Grateful Cave Hill students: 'We're being treated as top priority'

TWO TT students at the UWI Cave Hill campus, Barbados, have distanced themselves from statements made by one of their colleagues who said students were feeling abandoned by the government.

Over the weekend, before National Security Minister Stuart Young said the borders would be opened to allow in university students from Jamaica and Barbados, one of the students, Shantal Seecharan, made the statement in a local television interview.

Seecharan said at least 20 of the 68 students desperately wanted to come home but were not being heard. She said the US$300 given to each student could not last indefinitely. However, two Cave Hill students, Teriq Webb and Jochelle Lootawan, took to Facebook to deny Seecharan was speaking on their behalf.

Webb, a medical student, said he is a proud citizen of TT and was grateful to the government for the financial assistance and its efforts to stop the spread of the covid19 pandemic. “I wish to commend the Government on all their efforts to flatten the curve of the coronavirus in order to keep our citizens at home safe.

“I can only speak on behalf of myself, I am eternally grateful for the aid which we received and I do not stand by the statements that were recently made in the news report regarding feeling neglected by our Government. In my opinion, we were seen and treated as a top priority and I wish to say again, thank you very much.”
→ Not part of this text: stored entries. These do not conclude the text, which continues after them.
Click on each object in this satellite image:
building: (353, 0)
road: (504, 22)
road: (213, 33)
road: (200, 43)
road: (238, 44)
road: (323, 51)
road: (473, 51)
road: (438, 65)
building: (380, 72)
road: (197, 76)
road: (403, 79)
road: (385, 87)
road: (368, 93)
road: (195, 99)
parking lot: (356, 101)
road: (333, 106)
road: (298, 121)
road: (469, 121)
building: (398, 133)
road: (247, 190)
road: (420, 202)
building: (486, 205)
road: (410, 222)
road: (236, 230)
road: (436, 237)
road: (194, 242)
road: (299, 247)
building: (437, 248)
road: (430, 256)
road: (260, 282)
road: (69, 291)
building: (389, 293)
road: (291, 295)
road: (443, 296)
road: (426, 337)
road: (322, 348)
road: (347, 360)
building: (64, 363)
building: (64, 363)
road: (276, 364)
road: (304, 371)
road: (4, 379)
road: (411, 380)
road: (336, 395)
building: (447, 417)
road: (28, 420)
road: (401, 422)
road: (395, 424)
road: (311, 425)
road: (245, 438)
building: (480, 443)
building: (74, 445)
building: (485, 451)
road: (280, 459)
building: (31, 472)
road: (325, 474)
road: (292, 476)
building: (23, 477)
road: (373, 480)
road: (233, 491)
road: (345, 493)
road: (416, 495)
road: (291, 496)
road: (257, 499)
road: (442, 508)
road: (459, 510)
He urged people to stay safe, “as we continue to “weather the storm because the fight is not yet over. United we stand, divided we fall.” Lootawan, one of the students who reached out to Young and the government for special exemption to fly home, said she too was speaking on her own behalf, “and no one else’s.”

Like Webb, she said she was grateful for the generosity extended to her as the money was handy for buying food while away from home. Lootawan said while she wants to return home, she understands that there are measures that have to be put in place to ensure the safety of everyone.

She also expressed gratitude to the government, “for all the hard work and due diligence that you are putting into dealing with the covid19 pandemic. “I do not in any way feel like the government of TT has abandoned us or left us unheard.”

Young said on Monday that exemptions will be made for students from the two campuses to return home. He said the students will have to undergo a 14-day quarantine in Barbados and Jamaica before leaving there and a further 14 days when they return to TT.

He also denied that government had abandoned nationals, including those on cruise ships, wanting to return home. He said it was carefully managing the situation based on advice from and consultation with public health experts.